A wall that suspects in a terrorist plot hoped to destroy to unleash a catastrophic flood in lower Manhattan was quietly put under 24-hour protection in recent weeks once details of the plot began to emerge, two law enforcement officials said.
The suspects hoped to bring down the so-called slurry wall, which keeps the water from the Hudson River out of the World Trade Center site, the officials told The Associated Press Thursday. They spoke on condition of anonymity because the scheme was still under investigation.
A yearlong investigation revealed that the eight suspects "specifically wanted to take out the slurry wall in hopes of flooding the financial district," one of the officials said.
The vulnerability of the wall, viewed each day by hundreds of tourists visiting ground zero, became a concern for law enforcement and engineers following the Sept. 11 terror attacks.
The FBI and police did not mention the retaining wall as a target last week while confirming reports that plotters envisioned an attack in the fall on rapid transit tunnels, which run under the river and connect to the trade center site. The plot also allegedly involved suicide bombers on trains.
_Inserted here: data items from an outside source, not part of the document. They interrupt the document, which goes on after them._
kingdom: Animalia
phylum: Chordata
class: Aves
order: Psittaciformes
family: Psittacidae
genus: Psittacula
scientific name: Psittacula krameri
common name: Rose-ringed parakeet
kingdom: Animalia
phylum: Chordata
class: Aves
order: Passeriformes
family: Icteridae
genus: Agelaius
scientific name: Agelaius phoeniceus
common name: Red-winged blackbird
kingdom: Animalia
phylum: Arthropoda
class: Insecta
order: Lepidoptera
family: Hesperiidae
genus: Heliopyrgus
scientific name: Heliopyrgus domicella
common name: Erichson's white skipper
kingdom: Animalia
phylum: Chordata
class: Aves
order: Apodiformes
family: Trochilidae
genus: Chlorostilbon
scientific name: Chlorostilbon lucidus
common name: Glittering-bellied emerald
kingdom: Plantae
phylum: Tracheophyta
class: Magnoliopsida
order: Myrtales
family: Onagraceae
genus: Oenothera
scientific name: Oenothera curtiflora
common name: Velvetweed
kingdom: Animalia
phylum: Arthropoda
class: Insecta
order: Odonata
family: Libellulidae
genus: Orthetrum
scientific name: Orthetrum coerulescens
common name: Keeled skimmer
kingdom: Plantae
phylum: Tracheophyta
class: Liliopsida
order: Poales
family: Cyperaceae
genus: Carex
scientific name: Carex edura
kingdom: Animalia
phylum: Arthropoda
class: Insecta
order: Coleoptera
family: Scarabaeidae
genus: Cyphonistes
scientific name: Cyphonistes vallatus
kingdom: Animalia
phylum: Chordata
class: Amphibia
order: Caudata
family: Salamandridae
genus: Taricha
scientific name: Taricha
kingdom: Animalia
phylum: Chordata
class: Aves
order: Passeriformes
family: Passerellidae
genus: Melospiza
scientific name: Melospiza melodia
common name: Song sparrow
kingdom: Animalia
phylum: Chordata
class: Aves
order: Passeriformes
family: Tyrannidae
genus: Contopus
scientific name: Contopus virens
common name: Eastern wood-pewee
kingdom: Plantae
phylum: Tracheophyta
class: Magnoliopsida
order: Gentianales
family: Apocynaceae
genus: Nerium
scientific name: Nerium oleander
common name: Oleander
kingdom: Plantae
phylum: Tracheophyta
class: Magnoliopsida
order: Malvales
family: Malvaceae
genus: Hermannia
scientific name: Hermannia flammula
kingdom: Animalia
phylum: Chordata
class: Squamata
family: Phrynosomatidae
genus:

The FBI and New York Police Department declined to comment.
Officialssaid FBI agents monitoring Internet chat rooms used by overseas extremists learned of the plot. They described the conversations as mostly extremists discussing and conceptualizing the plot, which was disrupted before suspects could come to New York and become a more serious threat.
CBS News correspondent Jim Stewart reports one senior official said the plans were mere "jihadist bravado."
Officials cited the arrest of a Lebanese suspect, 31-year-old Assem Hammoud, described as the scheme's mastermind, as a significant break in the investigation. Lebanese authorities said the Beirut man claimed he was acting on Osama bin Laden's orders.
Acting Lebanese Interior Minister Ahmed Fatfat described the information said his computer contained "maps and bombing plans that were being prepared."
Other suspects still at large include a Saudi, a Yemeni, a Jordanian, a Palestinian, and an Iranian Kurd, As-Safir said.
The slurry wall was built to surround the foundations of the twin towers when they were being built in the late 1960s, resisting pressure from the Hudson River and waterfront land. The wall is 3-feet thick, more than 70-feet deep and stretches about four blocks.
The towers also helped to hold the river back; when they were destroyed, leaving a 16-acre, 70-foot deep construction site, there was little to support the wall, except for some protruding steel cables. Engineers have worked over the years to reinforce it while the site is being rebuilt.